Il est 9 heures à Kryvorivnia, un village de 1 500 âmes dans les Carpates ukrainiennes, à une cinquantaine de kilomètres de la frontière roumaine. Dans la petite église en bois qui le surplombe, le prêtre Ivan Rybarouk ouvre une liturgie « pour la liberté et la dignité de [son] peuple ». Il a instauré ce rituel matinal il y a plus de mille matins, quand la Russie a lancé son invasion, le 24 février 2022. Il dénombre les prénoms de celles et ceux, originaires de la région, morts au combat : « Youri, Stepan, Iryna, Vassyl, Rouslan, Ganna… » La liste est longue, et il lui arrive de perdre son souffle.

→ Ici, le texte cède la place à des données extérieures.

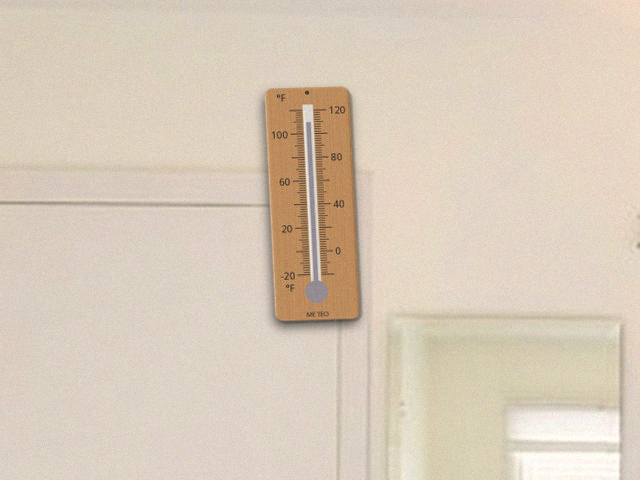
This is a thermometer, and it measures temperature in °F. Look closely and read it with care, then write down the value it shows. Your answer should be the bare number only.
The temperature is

Pourtant, il y a soixante ans, Kryvorivnia a connu des jours bien plus heureux. Les femmes aux foulards colorés qui écoutent le prêtre, des gamines alors, se souviennent bien des nombreuses voitures arrivant d’un coup en mai 1963 dans cette vallée protégée des vents et de l’effervescence urbaine par les montagnes avec, en tête, un homme barbu très agité. Ainsi commence l’épopée du tournage des Chevaux de feu, le film qui a révélé le réalisateur Sergueï Paradjanov (1924-1990). La première projection française de ce film en version restaurée aura lieu, samedi 23 novembre, au Christine Cinéma Club, à Paris, lors du festival Un week-end à l’Est, qui dure jusqu’au samedi 30 novembre.

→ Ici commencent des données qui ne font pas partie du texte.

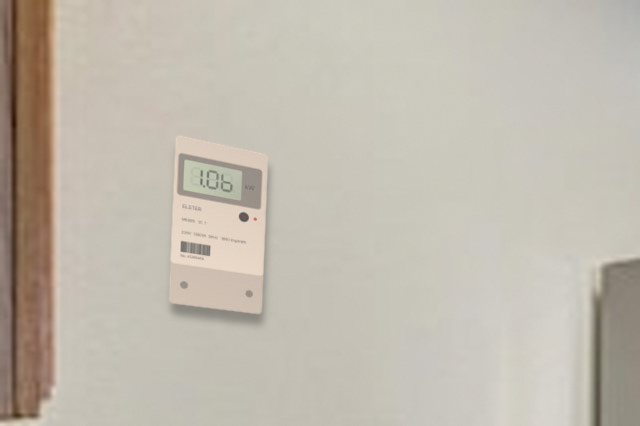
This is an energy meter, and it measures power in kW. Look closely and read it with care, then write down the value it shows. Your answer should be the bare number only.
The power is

En 1965, à la sortie des Chevaux de feu, le monde entier découvre le nom de Sergueï Paradjanov. Le film reçoit une cinquantaine de prix sur tous les continents. Son créateur, lui, n’arrive pas à travailler en URSS ni à quitter le pays. « Donnez-moi plutôt un aller simple », rigole-t-il, invité à plusieurs festivals. Quand Charles de Gaulle se rend à Kiev en 1966, sa femme, Yvonne, souhaite rencontrer cet auteur dont le film était passé récemment en France. Fidèle à sa manière d’épater ses invités, Paradjanov coupe l’électricité dans tout l’immeuble, place de la Victoire, à Kiev, et met des cierges à chaque étage. Mme de Gaulle monte six étages à pied.

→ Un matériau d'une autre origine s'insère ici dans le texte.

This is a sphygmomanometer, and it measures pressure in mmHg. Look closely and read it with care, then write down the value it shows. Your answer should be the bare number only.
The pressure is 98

Roméo et Juliette ukrainiens
Aujourd’hui, il est presque impossible de démêler le mythe de la réalité sur cette « terre des Houtsoules oubliée par Dieu et par les gens », comme la présente le film. Une chose est sûre, selon Ivan Zelentchouk, conservateur du parc naturel de Verkhovyna et connaisseur de la Houtsoulie, cette mystérieuse région montagnarde : « Un jour de fête, il y a deux cents ans, un homme de la famille Paliytchouk a été poignardé par son rival de la famille Gouteniouk devant l’église » et leurs enfants, Ivan et Maritchka, se sont aimés au lieu de se venger. Au vieux cimetière du village, sur les dizaines de croix abîmées par le temps, on peut encore lire le nom de Gouteniouk. Quant aux Paliytchouk, on n’en retrouve plus de trace.